Wednesday, June 23, 2010

COMMENTARY: Churches Must Have Finance Committees, Audits to Protect Their Funds

A Catholic priest, Rev. Kevin Gray, of Sacred Heart Church in Waterbury, Connecticut is accused of illegally taking one million dollars from his parish for his personal use.

While embezzling or stealing a large amount of money is nothing new, the fact that it was taken from a church -- and by a priest, no less -- makes this a shocking situation.

Although it is Catholic law for churches to have finance committees -- primarily to scrutinize church funds -- Sacred Heart Church never had one.

The Archdiocese of Hartford is immediately establishing a finance committee at Sacred Heart Church. This is a good example of "locking the barn door after the horse escapes."

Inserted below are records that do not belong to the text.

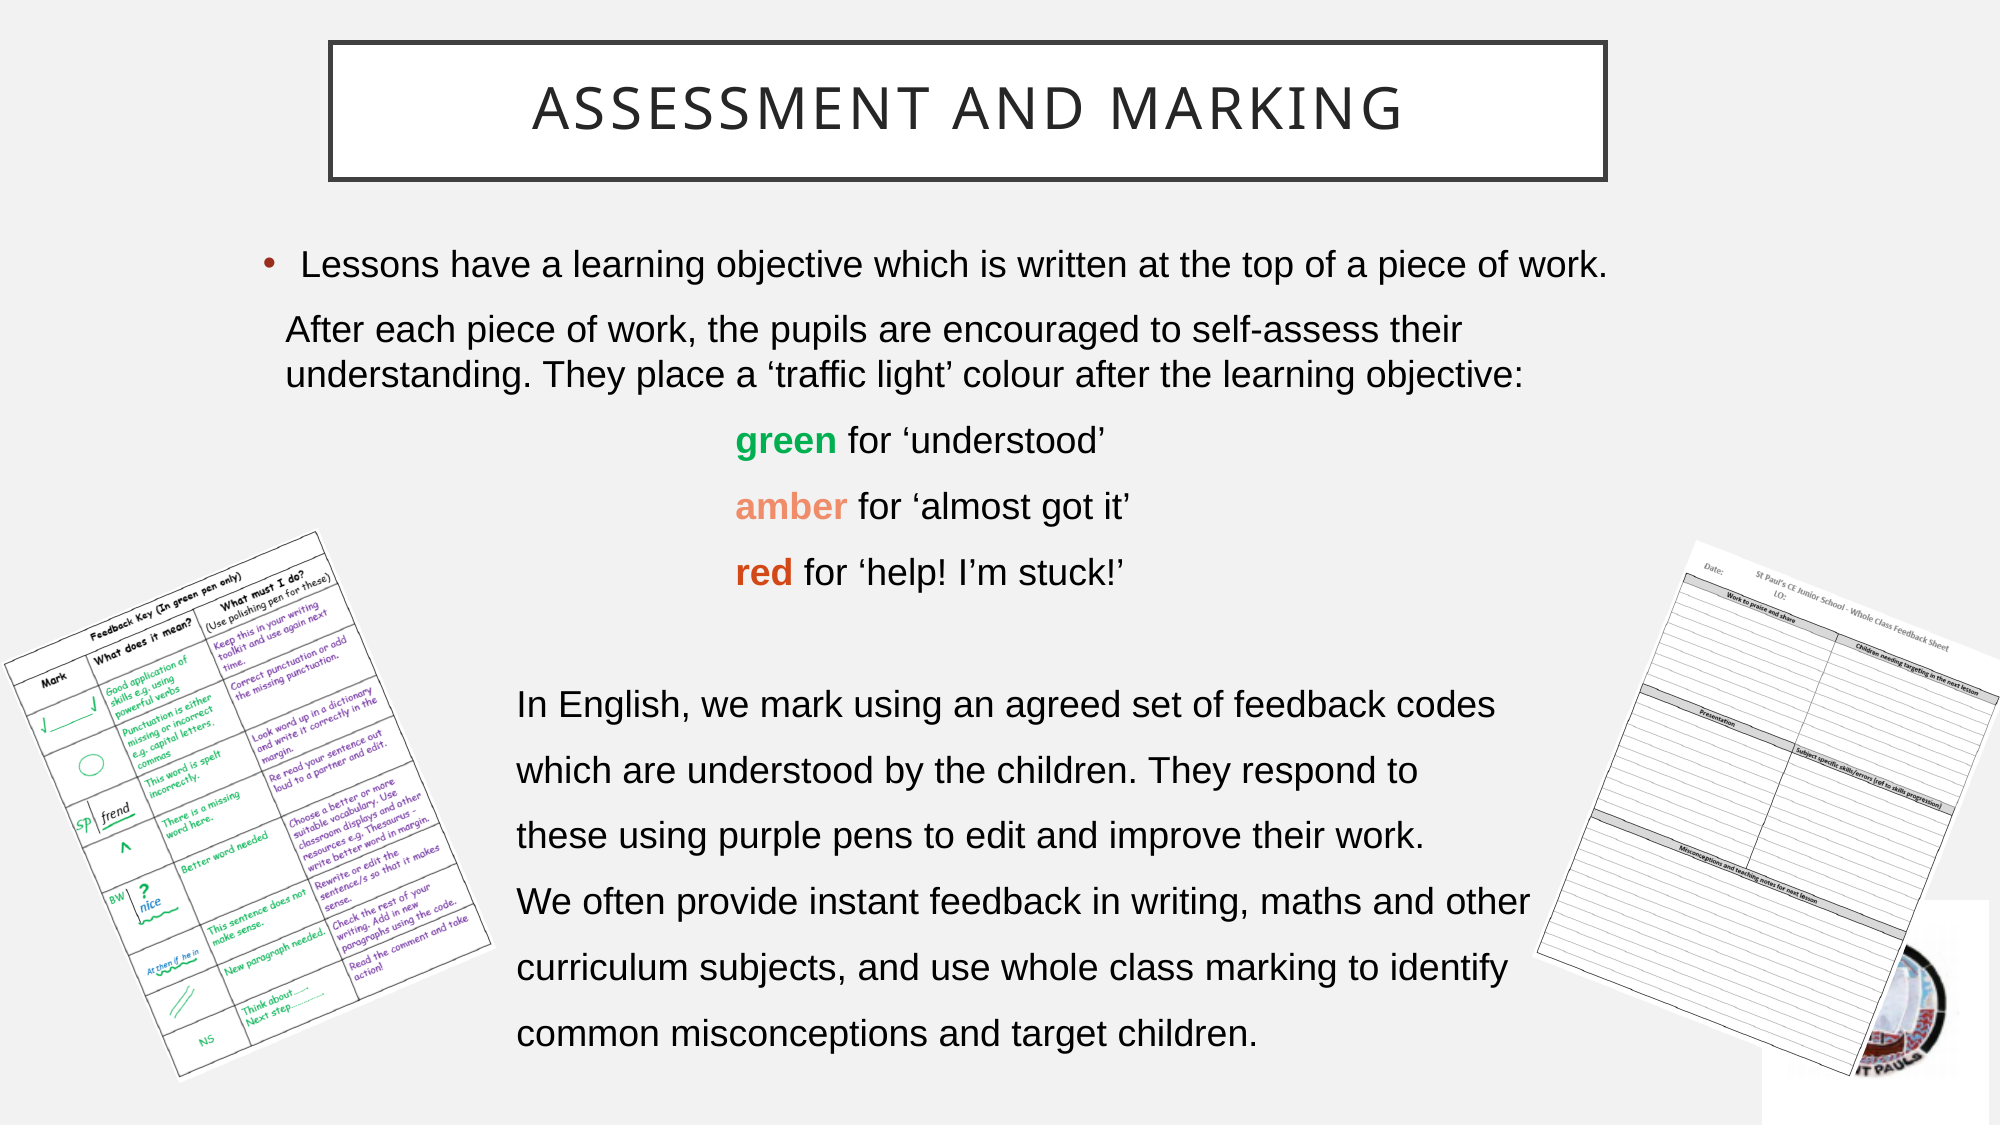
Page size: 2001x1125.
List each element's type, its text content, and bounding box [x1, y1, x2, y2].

picture [1533, 541, 2000, 1125]
picture [2, 529, 496, 1082]
title Assessment and Marking [328, 40, 1608, 182]
list Lessons have a learning objective which is written at the top of a piece of work. After each piece of work, the pupils are encouraged to self-assess their understanding. They place a ‘traffic light’ colour after the learning objective: green for ‘understood’ amber for ‘almost got it’ red for ‘help! I’m stuck!’ In English, we mark using an agreed set of feedback codes which are understood by the children. They respond to these using purple pens to edit and improve their work. We often provide instant feedback in writing, maths and other curriculum subjects, and use whole class marking to identify common misconceptions and target children. [247, 232, 1698, 1125]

The fact is that all churches -- Catholic, Orthodox, and Protestant -- should have a finance committee to ensure that there is no theft of a church's finances. Additionally, a church should have an audit conducted by a reputable company annually to confirm that the church's finances are in order.

Parishioners and other people who donate money to churches usually work hard to earn that money, and expect it to be used to support the church, as it instills its worshipers in the teachings of Christ.

One of God's Ten Commandments is, "Thou shalt not steal." Unfortunately, many people -- including clergy and church officials -- believe it is all right to violate this Commandment. People who violate this Commandment -- which is also a civil law -- subject themselves to punitive action by both God and society.